I can't quite believe it all ends tomorrow night. But since I began this blog with a very emotional piece on the initial split, a lot has happened. The Quarter Life Crisis reigns supreme but at the very least, there's some development in a few areas of my life.
I've been really lucky with my work situation, the gorgeous ladies at Britain Does Vintage have placed their belief in me to the point where I'll be with them in the office three days a week as well as taking on event days too. Out of, what feels like, nowhere and with zero qualifications, I appear to work in events and digital marketing as I have also nabbed an amazing position with an exciting local arts organisation. More on that to follow soon.

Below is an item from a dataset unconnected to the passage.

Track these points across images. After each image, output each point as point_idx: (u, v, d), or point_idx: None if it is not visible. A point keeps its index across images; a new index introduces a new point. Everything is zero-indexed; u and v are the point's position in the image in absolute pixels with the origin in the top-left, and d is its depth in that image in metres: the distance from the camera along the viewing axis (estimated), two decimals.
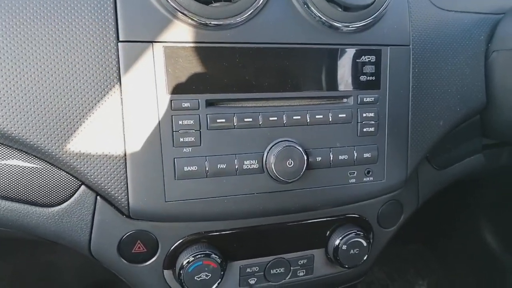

My first fight was so awesome and I'll officially be training for my next one from next week. Farhad said tonight to a new gym member that "Gina has more bollocks than most men to get in the ring and fight." That was the nicest thing he's ever said about me. To be seen as one of the gyms' fighters is pretty cool, though I've got some hard work heading my way, that's for sure.
The Bobby Pins
I know, right?
Well Gina, it's all falling into place, right?
Kinda.
You see, there's this gaping hole. It lies at the pit of my stomach or the small of my back. Part of me thinks that perhaps I just need to get over the split and it'll go away, or get filled with career success, a loving relationship and a full function singing schedule and then I'll be satisfied. Last night I sat in my car listening to a live lounge on Radio 1. I'm never going to do that. I saw The Half Earth perform and thought, gosh he's good, he has a great year ahead of him. I don't. Oh but it's OK, you're playing with Stoney,you'll be gigging in 2015. But it isn't mine. As wonderful as everything I've already mentioned is, I'm not happy with it all. I'm not ready to accept that this is the end of my time as a singer, songwriter or performer in my own creative right.
I'm quite scared to admit this publicly, but there it is. The spanner in the works.
I think I'm turning into one of those follow your dreams types.



Oh love, this isn't the end of the book, just the end of the chapter. I get the feeling there are still big things to come.